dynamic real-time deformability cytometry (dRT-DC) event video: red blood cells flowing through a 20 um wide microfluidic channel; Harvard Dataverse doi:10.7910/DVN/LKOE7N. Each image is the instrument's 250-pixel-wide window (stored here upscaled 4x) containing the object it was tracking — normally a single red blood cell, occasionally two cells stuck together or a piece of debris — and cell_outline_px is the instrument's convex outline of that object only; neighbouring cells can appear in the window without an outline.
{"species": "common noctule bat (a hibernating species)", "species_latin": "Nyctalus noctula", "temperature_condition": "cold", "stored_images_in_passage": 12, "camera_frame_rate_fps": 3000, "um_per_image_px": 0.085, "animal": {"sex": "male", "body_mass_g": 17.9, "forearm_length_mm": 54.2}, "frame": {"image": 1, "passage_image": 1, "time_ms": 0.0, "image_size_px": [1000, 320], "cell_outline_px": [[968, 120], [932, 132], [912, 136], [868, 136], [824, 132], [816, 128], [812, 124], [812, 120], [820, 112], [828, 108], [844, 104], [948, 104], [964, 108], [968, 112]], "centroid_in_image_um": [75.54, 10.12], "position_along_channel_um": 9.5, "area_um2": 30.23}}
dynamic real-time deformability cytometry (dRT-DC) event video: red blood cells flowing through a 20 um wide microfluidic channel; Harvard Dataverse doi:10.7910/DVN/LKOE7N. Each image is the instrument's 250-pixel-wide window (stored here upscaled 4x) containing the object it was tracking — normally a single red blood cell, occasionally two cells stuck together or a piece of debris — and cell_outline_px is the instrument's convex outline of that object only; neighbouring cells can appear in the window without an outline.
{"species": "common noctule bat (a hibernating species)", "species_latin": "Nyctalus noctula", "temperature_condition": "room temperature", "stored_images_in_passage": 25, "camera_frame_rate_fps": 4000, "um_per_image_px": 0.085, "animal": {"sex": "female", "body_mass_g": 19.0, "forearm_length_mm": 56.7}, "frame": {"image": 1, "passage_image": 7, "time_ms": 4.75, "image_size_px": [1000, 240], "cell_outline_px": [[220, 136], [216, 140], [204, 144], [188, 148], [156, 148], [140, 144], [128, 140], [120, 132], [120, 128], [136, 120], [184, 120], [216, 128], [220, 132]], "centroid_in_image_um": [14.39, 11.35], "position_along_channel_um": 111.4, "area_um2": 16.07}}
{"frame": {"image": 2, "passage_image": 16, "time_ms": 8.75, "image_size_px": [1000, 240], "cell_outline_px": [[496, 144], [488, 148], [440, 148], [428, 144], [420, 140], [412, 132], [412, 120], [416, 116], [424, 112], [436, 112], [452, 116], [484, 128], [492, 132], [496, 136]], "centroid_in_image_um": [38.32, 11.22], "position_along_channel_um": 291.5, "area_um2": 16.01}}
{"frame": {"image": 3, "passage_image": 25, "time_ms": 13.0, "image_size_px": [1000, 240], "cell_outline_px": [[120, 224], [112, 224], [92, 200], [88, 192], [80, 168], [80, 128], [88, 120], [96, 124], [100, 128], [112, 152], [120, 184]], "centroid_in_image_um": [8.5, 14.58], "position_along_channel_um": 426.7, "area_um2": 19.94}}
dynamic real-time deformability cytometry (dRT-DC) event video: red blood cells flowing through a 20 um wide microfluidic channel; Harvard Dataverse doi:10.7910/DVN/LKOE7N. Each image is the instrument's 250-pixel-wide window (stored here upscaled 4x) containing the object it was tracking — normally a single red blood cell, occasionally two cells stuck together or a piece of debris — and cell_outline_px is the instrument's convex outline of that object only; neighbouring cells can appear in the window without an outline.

● What is being asked: Write the data back out verbatim.

● Problem solution:
dynamic real-time deformability cytometry (dRT-DC) event video: red blood cells flowing through a 20 um wide microfluidic channel; Harvard Dataverse doi:10.7910/DVN/LKOE7N. Each image is the instrument's 250-pixel-wide window (stored here upscaled 4x) containing the object it was tracking — normally a single red blood cell, occasionally two cells stuck together or a piece of debris — and cell_outline_px is the instrument's convex outline of that object only; neighbouring cells can appear in the window without an outline.
{"species": "common noctule bat (a hibernating species)", "species_latin": "Nyctalus noctula", "temperature_condition": "cold", "stored_images_in_passage": 12, "camera_frame_rate_fps": 3000, "um_per_image_px": 0.085, "animal": {"sex": "male", "body_mass_g": 17.9, "forearm_length_mm": 54.2}, "frame": {"image": 1, "passage_image": 1, "time_ms": 0.0, "image_size_px": [1000, 320], "cell_outline_px": [[968, 120], [932, 132], [912, 136], [868, 136], [824, 132], [816, 128], [812, 124], [812, 120], [820, 112], [828, 108], [844, 104], [948, 104], [964, 108], [968, 112]], "centroid_in_image_um": [75.54, 10.12], "position_along_channel_um": 9.5, "area_um2": 30.23}}
dynamic real-time deformability cytometry (dRT-DC) event video: red blood cells flowing through a 20 um wide microfluidic channel; Harvard Dataverse doi:10.7910/DVN/LKOE7N. Each image is the instrument's 250-pixel-wide window (stored here upscaled 4x) containing the object it was tracking — normally a single red blood cell, occasionally two cells stuck together or a piece of debris — and cell_outline_px is the instrument's convex outline of that object only; neighbouring cells can appear in the window without an outline.
{"species": "common noctule bat (a hibernating species)", "species_latin": "Nyctalus noctula", "temperature_condition": "room temperature", "stored_images_in_passage": 25, "camera_frame_rate_fps": 4000, "um_per_image_px": 0.085, "animal": {"sex": "female", "body_mass_g": 19.0, "forearm_length_mm": 56.7}, "frame": {"image": 1, "passage_image": 7, "time_ms": 4.75, "image_size_px": [1000, 240], "cell_outline_px": [[220, 136], [216, 140], [204, 144], [188, 148], [156, 148], [140, 144], [128, 140], [120, 132], [120, 128], [136, 120], [184, 120], [216, 128], [220, 132]], "centroid_in_image_um": [14.39, 11.35], "position_along_channel_um": 111.4, "area_um2": 16.07}}
{"frame": {"image": 2, "passage_image": 16, "time_ms": 8.75, "image_size_px": [1000, 240], "cell_outline_px": [[496, 144], [488, 148], [440, 148], [428, 144], [420, 140], [412, 132], [412, 120], [416, 116], [424, 112], [436, 112], [452, 116], [484, 128], [492, 132], [496, 136]], "centroid_in_image_um": [38.32, 11.22], "position_along_channel_um": 291.5, "area_um2": 16.01}}
{"frame": {"image": 3, "passage_image": 25, "time_ms": 13.0, "image_size_px": [1000, 240], "cell_outline_px": [[120, 224], [112, 224], [92, 200], [88, 192], [80, 168], [80, 128], [88, 120], [96, 124], [100, 128], [112, 152], [120, 184]], "centroid_in_image_um": [8.5, 14.58], "position_along_channel_um": 426.7, "area_um2": 19.94}}
dynamic real-time deformability cytometry (dRT-DC) event video: red blood cells flowing through a 20 um wide microfluidic channel; Harvard Dataverse doi:10.7910/DVN/LKOE7N. Each image is the instrument's 250-pixel-wide window (stored here upscaled 4x) containing the object it was tracking — normally a single red blood cell, occasionally two cells stuck together or a piece of debris — and cell_outline_px is the instrument's convex outline of that object only; neighbouring cells can appear in the window without an outline.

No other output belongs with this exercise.